> **Record set**:

*** Begin section ***

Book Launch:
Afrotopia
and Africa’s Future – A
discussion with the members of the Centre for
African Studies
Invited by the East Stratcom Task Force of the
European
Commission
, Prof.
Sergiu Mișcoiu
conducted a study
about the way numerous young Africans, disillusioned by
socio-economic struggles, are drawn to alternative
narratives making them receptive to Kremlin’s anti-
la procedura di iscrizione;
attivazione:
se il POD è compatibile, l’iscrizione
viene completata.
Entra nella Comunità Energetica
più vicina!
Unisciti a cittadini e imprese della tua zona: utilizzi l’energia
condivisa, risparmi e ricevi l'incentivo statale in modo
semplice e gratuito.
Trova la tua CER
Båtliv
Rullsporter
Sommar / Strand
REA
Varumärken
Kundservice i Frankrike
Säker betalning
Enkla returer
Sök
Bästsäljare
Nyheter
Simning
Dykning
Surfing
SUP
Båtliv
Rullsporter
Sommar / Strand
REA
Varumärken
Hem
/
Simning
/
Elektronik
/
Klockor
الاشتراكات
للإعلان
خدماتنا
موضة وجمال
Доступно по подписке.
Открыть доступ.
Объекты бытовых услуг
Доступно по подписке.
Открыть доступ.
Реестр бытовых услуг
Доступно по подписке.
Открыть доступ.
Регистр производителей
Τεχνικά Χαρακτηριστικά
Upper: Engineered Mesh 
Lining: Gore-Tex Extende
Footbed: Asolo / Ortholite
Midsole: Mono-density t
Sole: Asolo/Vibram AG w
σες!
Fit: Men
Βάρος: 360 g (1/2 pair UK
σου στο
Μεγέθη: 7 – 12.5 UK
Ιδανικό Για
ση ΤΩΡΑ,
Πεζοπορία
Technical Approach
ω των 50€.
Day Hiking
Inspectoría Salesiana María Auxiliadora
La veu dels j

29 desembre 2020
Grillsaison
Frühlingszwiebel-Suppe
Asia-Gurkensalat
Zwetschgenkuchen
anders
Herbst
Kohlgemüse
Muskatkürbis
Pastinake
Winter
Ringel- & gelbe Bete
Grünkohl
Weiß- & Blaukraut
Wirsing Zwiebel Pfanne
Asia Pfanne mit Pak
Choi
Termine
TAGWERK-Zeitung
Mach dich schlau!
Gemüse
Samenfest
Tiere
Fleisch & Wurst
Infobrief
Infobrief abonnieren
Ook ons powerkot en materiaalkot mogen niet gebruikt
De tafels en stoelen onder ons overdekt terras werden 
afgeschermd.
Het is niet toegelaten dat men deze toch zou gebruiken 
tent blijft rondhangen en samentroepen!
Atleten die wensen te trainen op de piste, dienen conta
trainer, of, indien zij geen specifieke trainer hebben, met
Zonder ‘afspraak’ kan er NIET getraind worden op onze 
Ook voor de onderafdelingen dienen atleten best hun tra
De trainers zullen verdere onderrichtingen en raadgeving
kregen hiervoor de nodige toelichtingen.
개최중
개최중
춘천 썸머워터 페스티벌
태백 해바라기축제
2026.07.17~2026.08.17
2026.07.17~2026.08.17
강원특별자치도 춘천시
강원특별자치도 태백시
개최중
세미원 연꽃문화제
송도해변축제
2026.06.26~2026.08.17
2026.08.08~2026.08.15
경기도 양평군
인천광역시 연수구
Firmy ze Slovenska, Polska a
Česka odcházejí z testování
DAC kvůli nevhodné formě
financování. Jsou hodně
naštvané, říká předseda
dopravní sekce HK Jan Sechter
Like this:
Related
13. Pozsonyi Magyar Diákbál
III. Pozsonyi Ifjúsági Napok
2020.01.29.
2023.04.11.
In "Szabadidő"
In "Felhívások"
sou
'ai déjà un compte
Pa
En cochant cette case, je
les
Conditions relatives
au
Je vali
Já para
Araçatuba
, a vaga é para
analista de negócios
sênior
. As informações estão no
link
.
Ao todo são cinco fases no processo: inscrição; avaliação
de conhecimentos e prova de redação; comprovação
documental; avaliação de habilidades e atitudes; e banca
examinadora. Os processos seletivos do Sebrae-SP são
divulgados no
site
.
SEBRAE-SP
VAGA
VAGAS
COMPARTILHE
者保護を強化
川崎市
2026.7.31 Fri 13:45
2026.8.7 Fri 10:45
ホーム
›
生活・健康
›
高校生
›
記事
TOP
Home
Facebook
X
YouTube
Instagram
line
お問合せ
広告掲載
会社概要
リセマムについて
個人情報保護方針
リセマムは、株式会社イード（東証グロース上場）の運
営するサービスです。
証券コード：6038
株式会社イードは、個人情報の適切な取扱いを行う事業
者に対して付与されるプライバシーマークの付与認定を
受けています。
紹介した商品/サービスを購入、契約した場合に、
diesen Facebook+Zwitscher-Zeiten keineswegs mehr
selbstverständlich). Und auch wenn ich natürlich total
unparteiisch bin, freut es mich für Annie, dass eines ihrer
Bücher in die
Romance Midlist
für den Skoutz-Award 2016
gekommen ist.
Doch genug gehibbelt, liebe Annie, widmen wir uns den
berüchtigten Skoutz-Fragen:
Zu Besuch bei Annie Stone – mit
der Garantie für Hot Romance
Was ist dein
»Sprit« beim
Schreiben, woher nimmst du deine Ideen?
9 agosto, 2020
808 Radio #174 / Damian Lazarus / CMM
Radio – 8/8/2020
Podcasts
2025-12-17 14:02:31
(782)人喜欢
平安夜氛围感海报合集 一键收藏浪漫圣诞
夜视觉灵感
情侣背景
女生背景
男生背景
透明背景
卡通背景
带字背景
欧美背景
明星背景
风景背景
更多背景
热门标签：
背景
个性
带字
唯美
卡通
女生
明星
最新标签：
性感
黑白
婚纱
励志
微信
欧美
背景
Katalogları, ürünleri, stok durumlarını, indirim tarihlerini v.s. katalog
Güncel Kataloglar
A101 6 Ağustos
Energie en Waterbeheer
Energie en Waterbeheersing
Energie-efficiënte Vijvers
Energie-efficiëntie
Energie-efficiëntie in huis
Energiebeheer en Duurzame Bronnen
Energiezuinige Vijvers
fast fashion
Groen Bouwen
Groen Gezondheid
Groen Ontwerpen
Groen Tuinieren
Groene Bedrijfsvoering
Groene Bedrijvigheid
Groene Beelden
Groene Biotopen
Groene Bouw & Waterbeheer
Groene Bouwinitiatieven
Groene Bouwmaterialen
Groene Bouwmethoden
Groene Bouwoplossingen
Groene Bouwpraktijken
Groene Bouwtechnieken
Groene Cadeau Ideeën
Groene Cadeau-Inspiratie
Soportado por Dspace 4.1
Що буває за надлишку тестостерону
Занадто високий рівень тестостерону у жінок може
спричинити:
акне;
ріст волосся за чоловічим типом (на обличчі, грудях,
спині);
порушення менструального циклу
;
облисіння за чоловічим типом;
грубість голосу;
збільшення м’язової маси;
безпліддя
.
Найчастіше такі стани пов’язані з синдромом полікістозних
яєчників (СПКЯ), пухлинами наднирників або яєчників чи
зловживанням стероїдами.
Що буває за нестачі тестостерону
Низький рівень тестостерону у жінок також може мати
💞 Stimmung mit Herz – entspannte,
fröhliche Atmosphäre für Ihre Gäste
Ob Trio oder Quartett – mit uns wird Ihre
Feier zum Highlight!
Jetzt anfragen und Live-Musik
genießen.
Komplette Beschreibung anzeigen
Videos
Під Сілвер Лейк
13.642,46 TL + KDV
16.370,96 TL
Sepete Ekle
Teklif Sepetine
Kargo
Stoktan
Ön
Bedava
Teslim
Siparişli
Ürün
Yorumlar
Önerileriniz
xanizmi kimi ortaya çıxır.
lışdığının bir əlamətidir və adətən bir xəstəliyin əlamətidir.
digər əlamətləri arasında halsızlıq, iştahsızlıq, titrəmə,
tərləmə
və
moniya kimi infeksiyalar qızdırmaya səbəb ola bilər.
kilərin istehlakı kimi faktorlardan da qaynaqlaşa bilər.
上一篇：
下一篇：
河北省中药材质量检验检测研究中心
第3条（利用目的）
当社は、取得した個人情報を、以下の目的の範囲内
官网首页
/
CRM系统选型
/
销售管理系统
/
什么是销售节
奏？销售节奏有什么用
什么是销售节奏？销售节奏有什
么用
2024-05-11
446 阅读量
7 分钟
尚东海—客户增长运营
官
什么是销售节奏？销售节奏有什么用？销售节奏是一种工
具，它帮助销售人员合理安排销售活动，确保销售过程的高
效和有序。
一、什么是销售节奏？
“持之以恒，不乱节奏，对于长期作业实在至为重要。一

*** End section ***

> **Instruction**:
Copy the rows from the beginning through the line that contains "conducted a study", swapping "discussion" for "conversation" and changing nothing else.

> **Solution to this problem**:
Book Launch:
Afrotopia
and Africa’s Future – A
conversation with the members of the Centre for
African Studies
Invited by the East Stratcom Task Force of the
European
Commission
, Prof.
Sergiu Mișcoiu
conducted a study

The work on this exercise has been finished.